Thoms, Peter Perring A Dissertation on the ancient Chinese vases of the Shang Dynasty, from 1743 to 1496, B.C. Illustrated with forty-two Chinese wood engravings. London published and printed by the author at 12 Warwick Square and sold by James Gilbert, bookseller. 1851
First edition. 8vo (24.5 x 16 cm), pp.63, [1, blank], [2, imprint], with 42 wood engravings in text, title with printed frame in red. Folio broadsheet (40 x 44 cm), folded and tipped-in at rear. A very good copy in original cloth by Josiah Westley. Slight wear to head and tail of spine. Broadsheet lightly age-toned, and torn on folds. Henry Bohn's copy, with his signed note of Thoms' presentation of the broadsheet at the Crystal Palace exhibition. Armorial bookplate of Edward Jackson Barron.
Cordier BS 695; Löwendahl 1122. We locate a single copy of the broadside at Kent State University.

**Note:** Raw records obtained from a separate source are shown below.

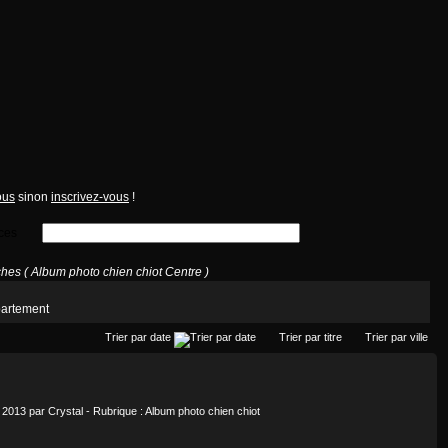
ous
sinon
inscrivez-vous
!
ces
es ( Album photo chien chiot Centre )
partement
Trier par date
Trier par titre
Trier par ville
t 2013 par
Crystal
- Rubrique :
Album photo chien chiot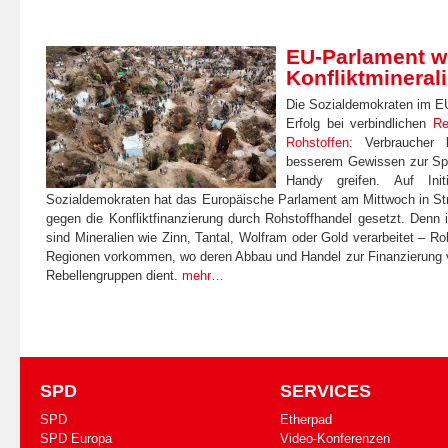
EU-Parlament wi
Konfliktmineral
Die Sozialdemokraten im EU
Erfolg bei verbindlichen
Re
Rohstoffen
: Verbraucher 
besserem Gewissen zur Spi
Handy greifen. Auf Init
Sozialdemokraten hat das Europäische Parlament am Mittwoch in Str
gegen die Konfliktfinanzierung durch Rohstoffhandel gesetzt. Denn 
sind Mineralien wie Zinn, Tantal, Wolfram oder Gold verarbeitet – Roh
Regionen vorkommen, wo deren Abbau und Handel zur Finanzierung 
Rebellengruppen dient.
mehr…
SPD
SERVICES
SPD
Etherpad
SPD Europa
Video-Konferenzen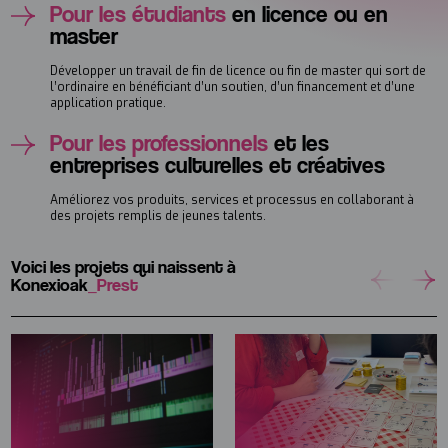
Pour les étudiants
en licence ou en
master
Développer un travail de fin de licence ou fin de master qui sort de
l’ordinaire en bénéficiant d’un soutien, d’un financement et d’une
application pratique.
Pour les professionnels
et les
entreprises culturelles et créatives
Améliorez vos produits, services et processus en collaborant à
des projets remplis de jeunes talents.
Voici les projets qui naissent à
Konexioak
_Prest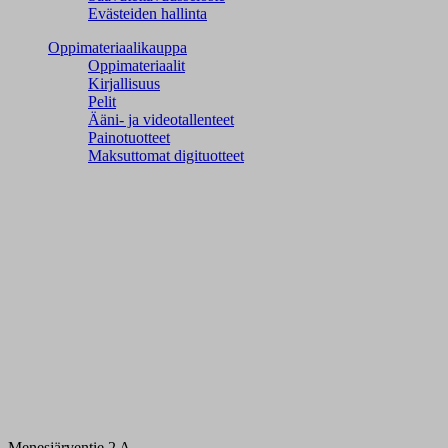
Evästeiden hallinta
Oppimateriaalikauppa
Oppimateriaalit
Kirjallisuus
Pelit
Ääni- ja videotallenteet
Painotuotteet
Maksuttomat digituotteet
Menesjärventie 2 A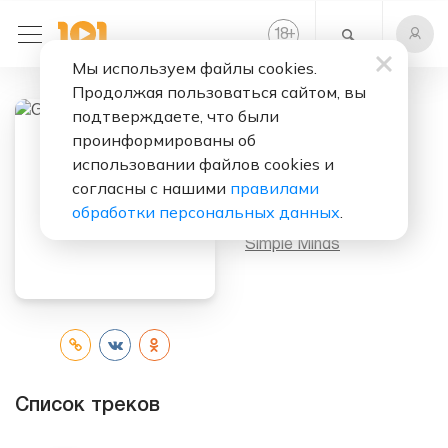
+
18
Мы используем файлы cookies.
Продолжая пользоваться сайтом, вы
подтверждаете, что были
проинформированы об
Слушать бесплатно
использовании файлов cookies и
Graffiti Soul
согласны с нашими
правилами
обработки персональных данных
.
Исполнитель:
Simple Minds
Список треков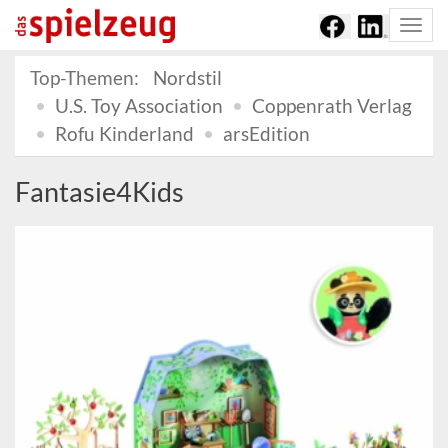
Togg
navi
Top-Themen:
Nordstil
U.S. Toy Association
Coppenrath Verlag
Rofu Kinderland
arsEdition
Fantasie4Kids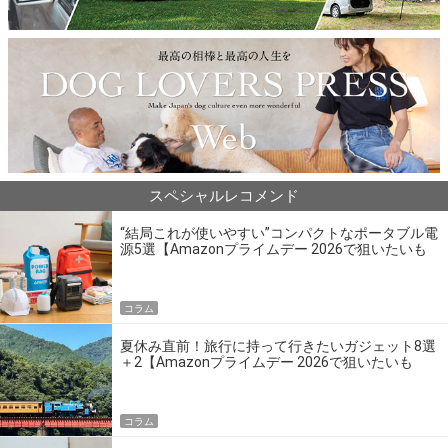
スペシャルレコメンド
“結局これが使いやすい”コンパクトなポータブル電
源5選【Amazonプライムデー 2026で狙いたいも
の】
コラム
夏休み直前！旅行に持って行きたいガジェット8選
＋2【Amazonプライムデー 2026で狙いたいも
の】
コラム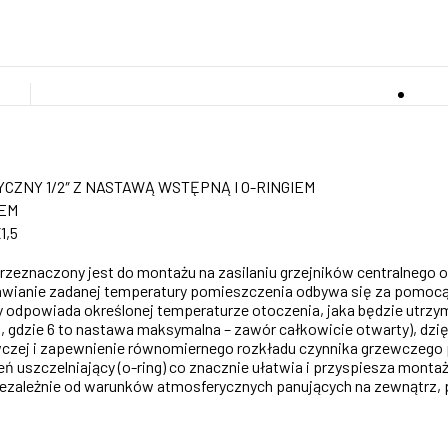
ZNY 1/2″ Z NASTAWĄ WSTĘPNĄ I O-RINGIEM
IEM
1,5
zeznaczony jest do montażu na zasilaniu grzejników centralnego
stawianie zadanej temperatury pomieszczenia odbywa się za pomo
y odpowiada określonej temperaturze otoczenia, jaka będzie utr
 gdzie 6 to nastawa maksymalna – zawór całkowicie otwarty), dzię
ewczej i zapewnienie równomiernego rozkładu czynnika grzewczeg
ń uszczelniający (o-ring) co znacznie ułatwia i przyspiesza montaż
ezależnie od warunków atmosferycznych panujących na zewnątrz,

A selection of excerpts from the 11th-century Bogu tulu, a Chinese catalogue of imperial bronzes in sixteen volumes, translated by the printer Peter Perring Thoms (1790-1855). Thoms believed that the majority of the vases were made of gold, and the mirrors of polished steel; his dissertation makes no mention of bronze at all. The wood engraved illustrations were done from blocks carved by A-Lae, a Chinese artist from Canton, and were shown at the 1851 Exhibition. This copy has a remarkable broadsheet, The Original Address presented to His Excellency Hwang, on his being appointed Deputy-Governor of the Province of Canton, during the reign of the Emperor Kang-he, about the year 1684, containing the signatures of seven hundred and seventy-six merchants and tradesmen, separately printed and published by Thoms in 1851, tipped-in and a note from Henry Bohm recording his receipt of it at the 1851 Exhibition. The text is a translation from the 17th-century Chinese silk panel, backed with velvet, which Thoms had acquired in February of 1851 in England. Eight feet long and six feet wide, the panel was covered in Chinese characters, woven in gold thread. He exhibited it later that year at Crystal Palace. We have been unable to trace the silk panel after 1851. Peter Perring Thoms worked first as jobbing printer in London; the East India Company employed him around 1814 and sent him to Macao to assist Robert Morrison in the production of his landmark Chinese dictionary. Thoms remained in Macao until 1825, when he returned to London, and took premises at 12 Warwick Square, which he retained until his death. Henry Bohn (1796-1884), son of a German émigré to London, was one of the foremost publishers and booksellers in 19th-century Britain.